For teams building AI agent runtimes, the recommended structure is:

Keep 90%+ of tests hermetic. Use PATH-prepended fake binaries for CLI tools, mock servers for LLM providers, fixture tokens for auth. These tests run on every commit, on every fork PR, in seconds.
Define a tests/live/ directory as the explicit home for live-dependency smoke tests. Never mix live and hermetic tests in the same test file.
Implement skip-not-fail universally. Every test in tests/live/ must check for its required credentials at the start and call pytest.skip() (or equivalent) if they are absent. Exit code must remain 0 for skipped tests.
Use a RUN_LIVE_TESTS environment variable as the master gate. Individual credential checks are a second layer; the master gate prevents accidental execution in hermetic CI contexts.
Wire live tests to a nightly schedule and workflow_dispatch.

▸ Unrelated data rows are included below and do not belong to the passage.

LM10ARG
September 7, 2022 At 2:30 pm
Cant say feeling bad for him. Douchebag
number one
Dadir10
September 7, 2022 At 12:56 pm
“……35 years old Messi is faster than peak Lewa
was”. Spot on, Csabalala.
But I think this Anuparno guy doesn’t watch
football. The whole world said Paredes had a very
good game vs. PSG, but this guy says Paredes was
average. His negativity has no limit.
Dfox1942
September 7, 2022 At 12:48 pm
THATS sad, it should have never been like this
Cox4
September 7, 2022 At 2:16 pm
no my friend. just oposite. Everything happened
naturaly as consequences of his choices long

Do not add them to PR required checks. Use a GitHub Environment with secret protection.
Keep the live suite small. Fewer than 20 tests covering the critical integration boundaries: auth token acquisition, API reachability, CLI binary invocation, proxy egress.
Diagnose network failures systematically. When a live test fails in CI, distinguish between credential errors (HTTP 401/403 with provider-specific body) and network errors (connection refused, SSL errors, proxy 407) before concluding the code is wrong.
Cover both directions of every state transition. If your runtime can switch A→B, you must also test B→A and the round-trip.
Assign ownership to live tests. Flaky live tests without owners accumulate. Each live test file should have a comment naming the team or engineer responsible.
Rotate and scope credentials. CI credentials for live tests should be scoped to the minimum permissions needed (read-only where possible), rotated regularly, and distinct from production credentials.

The investment in this thin live-smoke layer pays for itself the first time it catches a breaking API change, a proxy misconfiguration, or a CLI version mismatch that the hermetic suite—by design—cannot detect. Keep it small, keep it opt-in, and keep it honest.